• _Selected extract_
--- START ---
# Calling all Wallpaper Gurus.



## Last Craftsman (Dec 5, 2008)

Ok paper peeps.

We have a job coming up that requires stripping a lot of wallpaper. The last one we did came off in tiny pieces, required a lot of floating afterwards because the plaster got scraped up, and we have avoided it ever since.

I have been re-inspired by a lot that I have read here. And I would love to get a concise simplistic overview for a couple areas regarding wallpaper removal/application.

I have read all the threads I could find on the topic. I have a couple questions.

------------------

I am pretty well versed from threads how to remove paste once you get to that stage. I have one question which is, will the Zinsser Gards seal in any residuals from paste to prevent it bleeding through painted topcoats? If not, what is best to prime with before painting?

-----------------

*Wallpaper Removal:*

I have seen a few people say use an airless with water, and others say a garden sprayer. I read that safe and simple is the solution of choice.
--- END ---
• _Provided material_
--- START ---
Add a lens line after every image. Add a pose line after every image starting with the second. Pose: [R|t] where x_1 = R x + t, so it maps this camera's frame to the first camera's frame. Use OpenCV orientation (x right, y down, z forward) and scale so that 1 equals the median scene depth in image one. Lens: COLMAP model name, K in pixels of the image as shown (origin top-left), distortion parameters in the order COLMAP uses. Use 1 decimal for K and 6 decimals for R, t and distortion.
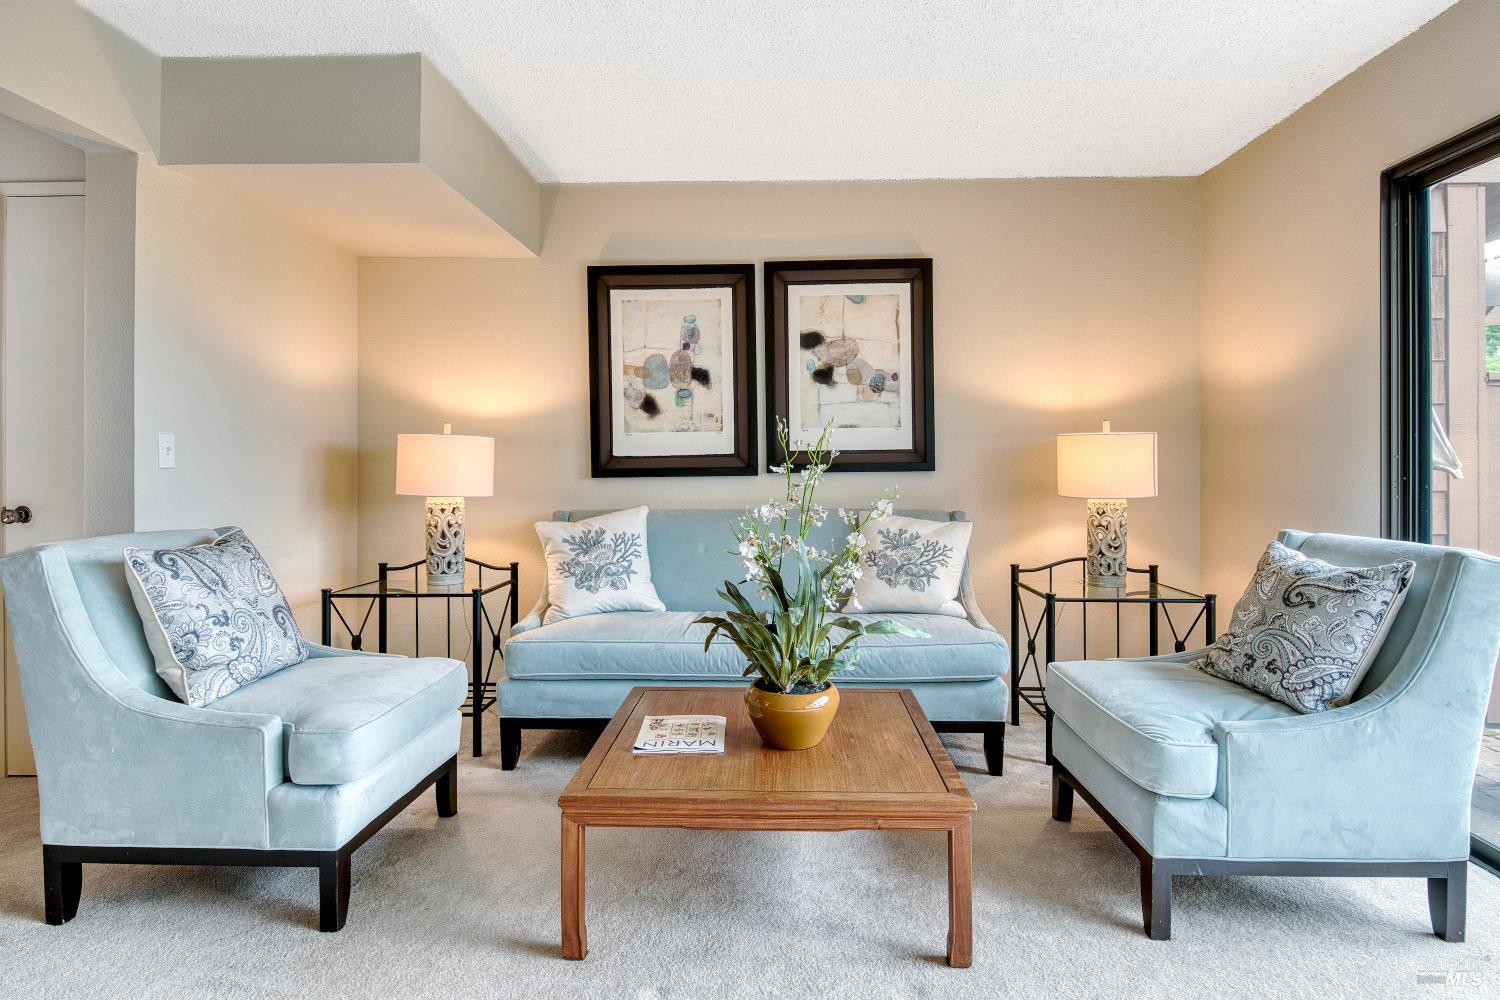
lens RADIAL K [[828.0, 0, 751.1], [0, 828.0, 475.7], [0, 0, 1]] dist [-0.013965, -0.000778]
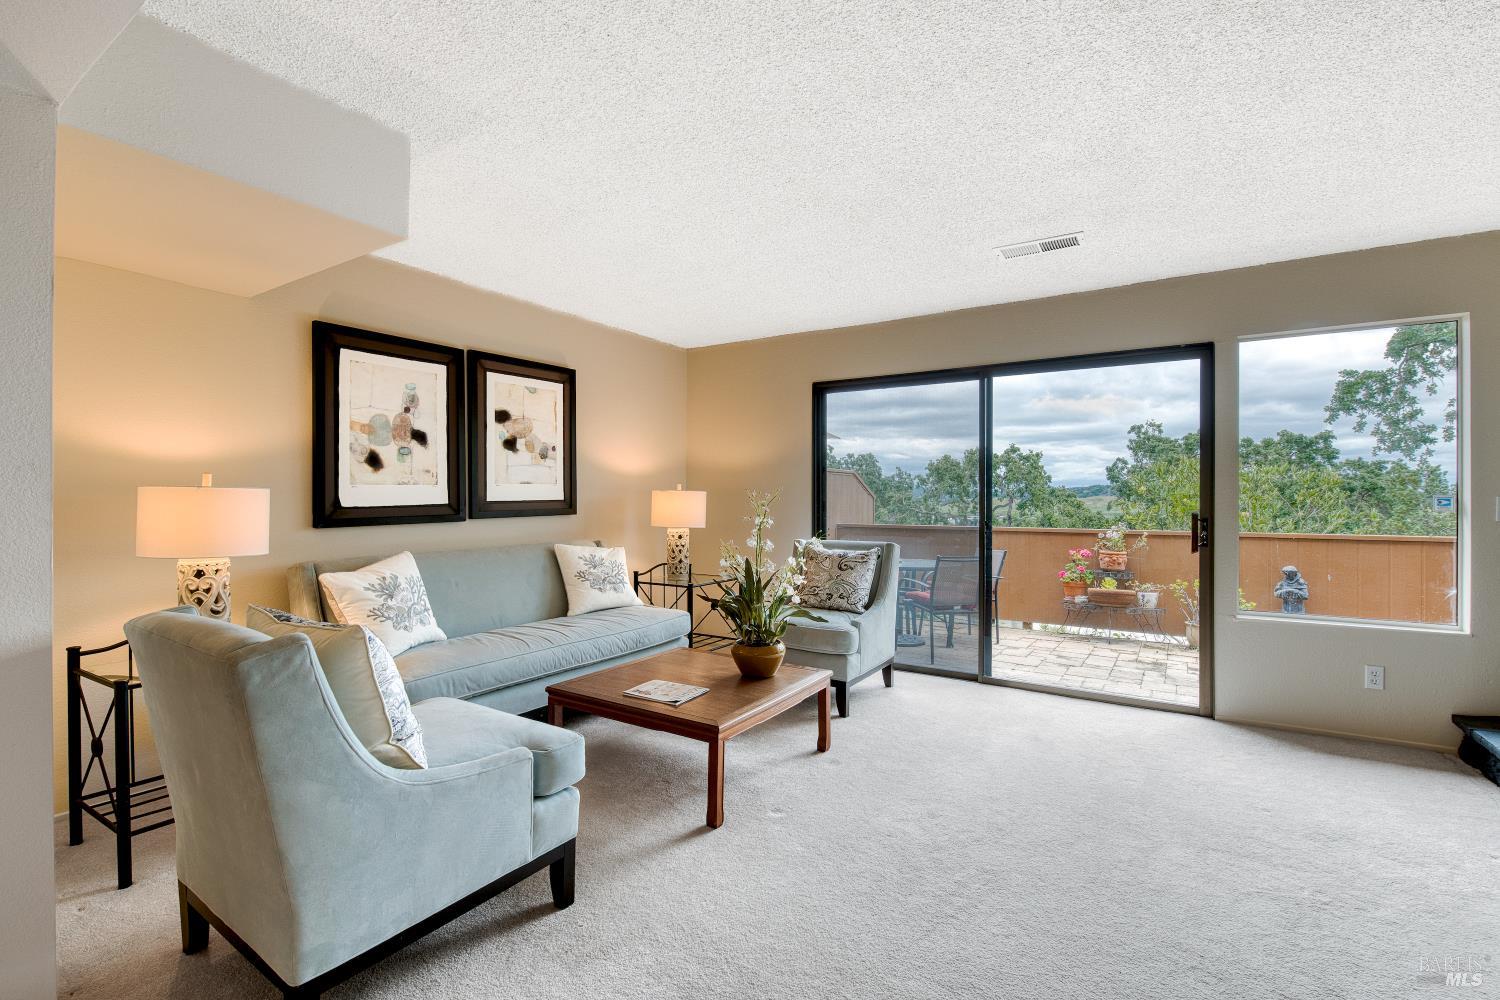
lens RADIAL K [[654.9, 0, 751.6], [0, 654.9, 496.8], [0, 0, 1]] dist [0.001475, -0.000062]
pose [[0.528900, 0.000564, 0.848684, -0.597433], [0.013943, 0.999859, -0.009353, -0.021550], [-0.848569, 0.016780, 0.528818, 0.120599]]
--- END ---
• _Action item 1_
Edit the wallpaper removal post, starting at "Ok paper peeps." and ending at "a couple questions.", so that "plaster" reads "drywall".
• _Action item 2_
Summarize the wallpaper removal post in two sentences.
• _Action item 3_
Continue the wallpaper removal post from the point where it stops.

• _Response box 1_
Ok paper peeps.

We have a job coming up that requires stripping a lot of wallpaper. The last one we did came off in tiny pieces, required a lot of floating afterwards because the drywall got scraped up, and we have avoided it ever since.

I have been re-inspired by a lot that I have read here. And I would love to get a concise simplistic overview for a couple areas regarding wallpaper removal/application.

I have read all the threads I could find on the topic. I have a couple questions.

• _Response box 2_
The writer's team has a job coming up that requires stripping a lot of wallpaper, and they have avoided such work since the last one came off in tiny pieces and left the plaster scraped up. The writer asks whether Zinsser Gards will seal in paste residue so it doesn't bleed through painted topcoats, and notes that some people recommend removing wallpaper with an airless sprayer and water while others suggest a garden sprayer.

• _Response box 3_
Is the solution mixed with the water in the sprayer? Or do you alternate with clean water? Will the solution and water mix harm an airless?


Covering outlets and switches. How is this done? duct tape? Plastic? Switchcovers off I assume? How about shutting off the room at the breaker box?


How do you prevent moisture/water from running all over? Tape plastic to the base? I have thought of a linear trough of some kind. I realize you are wetting as little as possible, it still seems like moisture and gravity will have their way.


I read paper tigers are a joke. Should *any* kind of scoring be done? Say linear cuts every 2 feet etc?


Has anyone thought of visquening an entire wall and then steaming the sh*te out of it for a couple hours? Would trapping steam inside a layer of visquene accomplish anything?
 --------------------------

*Simple wallpaper hanging.*

The job I am doing right now, the lady is trying to talk me into doing some vertical striping in the wainscoting area beneath the chair rail. It is flat wall in the space now. ( no beading/frames etc.)

I told her I prefer only doing work that I can say with 100% confidence that I know "*exactly* what I am doing". Despite my declaration, she still really wants me to do some kind of interesting motif under the chair rail in a hallway.

I thought some kind of wallpaper/embossed wallhanging might be easier than taping off a bunch of vertical stripes.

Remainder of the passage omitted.